The rate of hydration should be guided by hemodynamic status, the state of hydration, serum electrolyte levels, and urinary output.
3. When blood glucose concentrations are less than 200 mg/dL, 5% dextrose should be added to maintenance fluid to prevent hypoglycemia while continuing insulin administration until ketonemia is resolved.
3. What is the most efficacious route and dose of insulin in the treatment of patients with DKA?
Intravenous regular insulin 0.14 unit/kg/hour as continuous infusion or a bolus of 0.1 unit/kg followed by 0.1
unit/kg/hour.
Insulin infusion protocols should decrease blood glucose concentrations at a rate of 50–75 mg/dL/hour. If
blood glucose does not fall by 10% in the first hour, it is recommended to give 0.14 unit/kg as a bolus, followed by continuous infusion at the previous rate.
When blood glucose concentrations are less than 200 mg/dL, the insulin infusion rate should be reduced to
0.02–0.05 unit/kg/hour, and dextrose should be added to intravenous fluids.
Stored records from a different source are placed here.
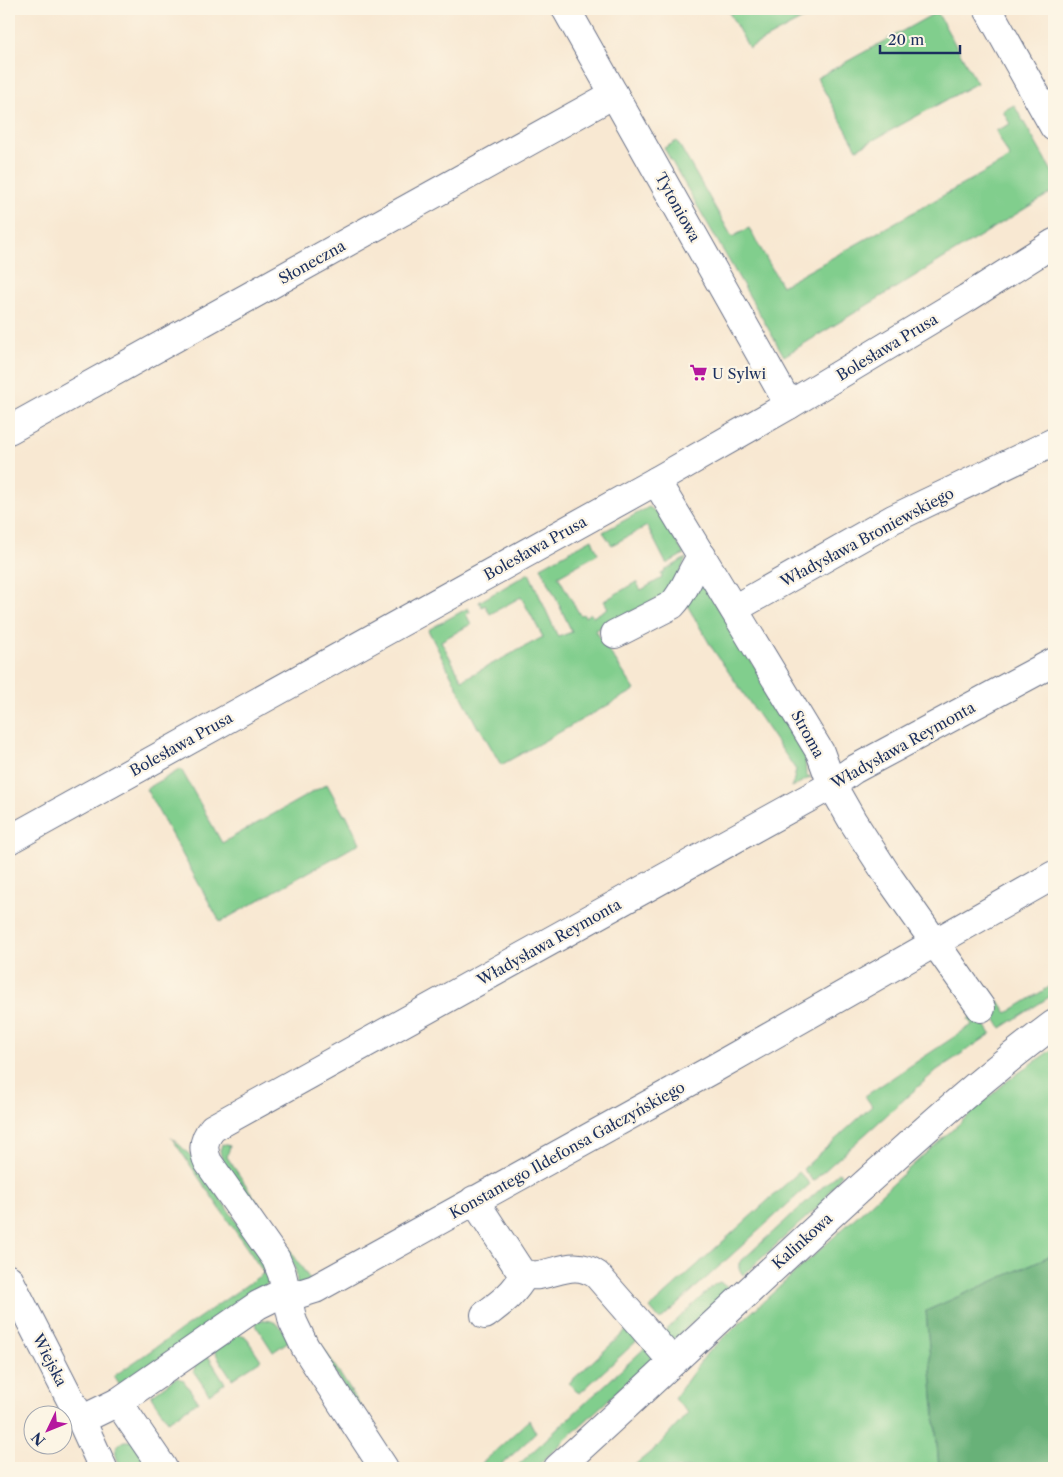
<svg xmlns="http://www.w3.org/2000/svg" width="1063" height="1477" viewBox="0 0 1063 1477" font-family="'Libre Caslon Text',serif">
  <rect width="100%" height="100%" fill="#fcf5e5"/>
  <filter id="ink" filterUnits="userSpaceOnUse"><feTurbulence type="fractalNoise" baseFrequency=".02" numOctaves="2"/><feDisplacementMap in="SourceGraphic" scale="10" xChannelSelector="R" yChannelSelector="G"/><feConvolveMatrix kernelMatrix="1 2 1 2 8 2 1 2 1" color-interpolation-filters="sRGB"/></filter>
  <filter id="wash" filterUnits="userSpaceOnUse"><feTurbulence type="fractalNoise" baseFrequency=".0096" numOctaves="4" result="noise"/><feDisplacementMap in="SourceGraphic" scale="20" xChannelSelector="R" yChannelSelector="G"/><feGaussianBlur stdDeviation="1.12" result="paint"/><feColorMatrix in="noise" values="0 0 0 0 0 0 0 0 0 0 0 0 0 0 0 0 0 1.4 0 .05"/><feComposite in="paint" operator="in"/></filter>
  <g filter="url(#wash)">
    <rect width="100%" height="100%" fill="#f8e8d2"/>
    <g fill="#81ce8d" stroke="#4e7e76">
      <path d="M727,9H821L749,48Z"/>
      <path d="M937,12L977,83L857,149L817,78Z"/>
      <path d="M1014,105L1054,175V191L784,356L664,148L677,141L732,237L749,228L782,286L1010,158L996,131L1010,124L1003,111Z"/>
      <path d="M649,507L659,514L684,554L668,563H666L647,526L612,545L603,532Z"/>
      <path d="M592,539L598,554L558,576L580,615L583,614L585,617L590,613L593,617L608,608L604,601L636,582L641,590L662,578L661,574L665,572L664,571L686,558L673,591L595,630L635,690L501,765L480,728H478L428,630L468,608L470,612L466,614L471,624L441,641L462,680L543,637L521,597L490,614L485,605L482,607L479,602L529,573L558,637L572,632L541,567Z"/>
      <path d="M698,576L810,754L805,756L806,775L811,777L792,787L796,770L712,648L684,600Z"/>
      <path d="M181,769L222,843L327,784L344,815L346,814L360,843L220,922L146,789Z"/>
      <path d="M1054,984V994L1001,1028L989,1009L999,1001L1007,1013Z"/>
      <path d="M977,1012L991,1034L937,1070L813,1181L803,1169L872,1106L865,1096L972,1025L968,1019Z"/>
      <path d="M1054,1048V1254L926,1311L939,1468H631L659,1445L688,1413L674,1399L707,1353L915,1163L1006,1082Z"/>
      <path d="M171,1137L190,1155L270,1270V1281L265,1286L120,1386L114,1376L264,1273Z"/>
      <path d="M222,1144L230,1146L227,1157L311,1281L297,1285L296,1271L292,1262L222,1160L220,1151Z"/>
      <path d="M799,1172L810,1184L660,1320L650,1308Z"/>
      <path d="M839,1172L842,1174L821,1204L743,1275L739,1269V1263Z"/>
      <path d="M720,1282L729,1289L667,1346L658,1338L715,1284Z"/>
      <path d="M261,1320C277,1319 283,1328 289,1341L273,1352L257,1327L256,1322Z"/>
      <path d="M628,1329L640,1338L580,1393L576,1391L569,1383Z"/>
      <path d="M239,1334L245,1336L261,1360L232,1379L214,1351Z"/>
      <path d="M315,1335L367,1416L364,1418L312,1337Z"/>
      <path d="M647,1346L654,1357L535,1468H515Z"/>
      <path d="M208,1356L225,1383L209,1394L194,1372L195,1365Z"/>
      <path d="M177,1377L183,1380L198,1401L168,1421L151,1396Z"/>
      <path d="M529,1420L536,1433L498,1468H477Z"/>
      <path d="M124,1441H134L151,1468H121C116,1457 111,1447 124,1441Z"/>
    </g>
    <path fill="#68b178" stroke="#42706b" d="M1054,1254V1468H939L926,1311Z"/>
  </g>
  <g filter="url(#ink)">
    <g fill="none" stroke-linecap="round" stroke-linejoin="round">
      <defs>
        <g id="minor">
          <path d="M566,9L789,405"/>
          <path d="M988,9L1054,127"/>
          <path d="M9,430L614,94"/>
          <path d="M656,481L820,752L832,785L852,820L890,879L981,1008"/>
          <path d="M734,609L893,519L1054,442"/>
          <path d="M615,634L672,605C686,591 690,571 702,556"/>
          <path d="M9,840L656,481L789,405L967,298L1054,243"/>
          <path d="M474,1200L521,1272C544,1285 569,1254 597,1275L673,1362"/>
          <path d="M9,1279L81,1420L103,1468"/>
          <path d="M485,1315C502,1302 514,1294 525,1274"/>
          <path d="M118,1402L163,1468"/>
          <path d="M81,1420L118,1402L258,1305L274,1297L299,1294L315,1289L713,1069L1054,875"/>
          <path d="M384,1468L305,1347L293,1322L282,1274L276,1259L208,1162C202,1149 203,1139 213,1128L832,785L853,770L1054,662"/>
          <path d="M558,1468C659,1377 757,1282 858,1190C921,1133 985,1075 1054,1024"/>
        </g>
      </defs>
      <use href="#minor" stroke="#687087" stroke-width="30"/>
      <use href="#minor" stroke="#fff" stroke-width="28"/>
    </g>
  </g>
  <defs>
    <symbol id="supermarket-bare" viewBox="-9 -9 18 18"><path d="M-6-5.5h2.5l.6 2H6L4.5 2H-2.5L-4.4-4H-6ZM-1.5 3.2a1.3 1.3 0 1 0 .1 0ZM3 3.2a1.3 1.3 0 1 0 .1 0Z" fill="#b5179e" stroke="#fcf5e5" stroke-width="2.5" paint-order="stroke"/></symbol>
  </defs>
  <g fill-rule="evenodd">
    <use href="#supermarket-bare" x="686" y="360" width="25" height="25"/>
  </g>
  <g text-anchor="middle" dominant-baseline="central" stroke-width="4.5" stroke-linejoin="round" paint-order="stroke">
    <g font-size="15" fill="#1b2f5e" stroke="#fcf5e5">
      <text transform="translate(678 207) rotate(61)">Tytoniowa</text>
      <text transform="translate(312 262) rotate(-29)">Słoneczna</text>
      <text transform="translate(887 347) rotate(-31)">Bolesława Prusa</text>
      <text transform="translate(867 537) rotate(-28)">Władysława Broniewskiego</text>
      <text transform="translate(535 548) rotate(-29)">Bolesława Prusa</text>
      <text transform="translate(808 734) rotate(61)">Stroma</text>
      <text transform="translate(181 744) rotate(-29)">Bolesława Prusa</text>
      <text transform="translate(903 745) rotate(-29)">Władysława Reymonta</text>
      <text transform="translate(549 942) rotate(-29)">Władysława Reymonta</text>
      <text transform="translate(567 1150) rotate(-29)">Konstantego Ildefonsa Gałczyńskiego</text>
      <text transform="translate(802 1241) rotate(-42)">Kalinkowa</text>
      <text transform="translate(50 1360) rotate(63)">Wiejska</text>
    </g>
    <g font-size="15" fill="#1b2f5e" stroke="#fcf5e5" text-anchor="start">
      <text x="712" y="373">U Sylwi</text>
    </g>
  </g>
  <rect width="1063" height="1477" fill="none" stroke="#fcf5e5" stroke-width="30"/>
  <g transform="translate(48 1430) rotate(227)"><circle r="24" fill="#fcf5e5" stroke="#a2a6af"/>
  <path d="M0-4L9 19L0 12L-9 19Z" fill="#b5179e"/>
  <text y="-8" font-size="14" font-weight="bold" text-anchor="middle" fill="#1b2f5e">N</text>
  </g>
  <path d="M880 45v8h80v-8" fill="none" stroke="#1b2f5e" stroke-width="2.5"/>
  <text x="888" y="45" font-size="15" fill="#1b2f5e" stroke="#fcf5e5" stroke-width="4" paint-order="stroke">20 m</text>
</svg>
The rate of insulin and dextrose
administration should be titrated to keep blood glucose concentrations between 150 and 200 mg/dL until
DKA resolution.
Once DKA is resolved (blood glucose less than 200 mg/dL and at least two of the following: serum bicarbonate of 15 mEq/L or greater, pH greater than 7.3, and normal anion gap) and the patient is able to eat,
several dose insulins can be initiated with a long-acting subcutaneous insulin to cover basal insulin requirements and short/rapid-acting subcutaneous insulin given before meals as needed to control blood
glucose. The intravenous insulin infusion should be continued for 1–2 hours after the subcutaneous insulin is
given to ensure adequate blood insulin concentrations.
References:
1. American Diabetes Association. Hyperglycemic crisis in diabetes. Diabetes Care 2009;32:1335–43.
2. Nyenwe EA, Kitabchi AE. Evidence-based management of hyperglycemic emergencies in diabetes mellitus.
Diabetes Res Clin Pract 2011;94:340–51.
3. Chiasson JL, Aris-Jilwan N, Bélanger R, et al. Diagnosis and treatment of diabetic ketoacidosis and the hyperglycemic hyperosmolar state. CMAJ 2003;168:859–66.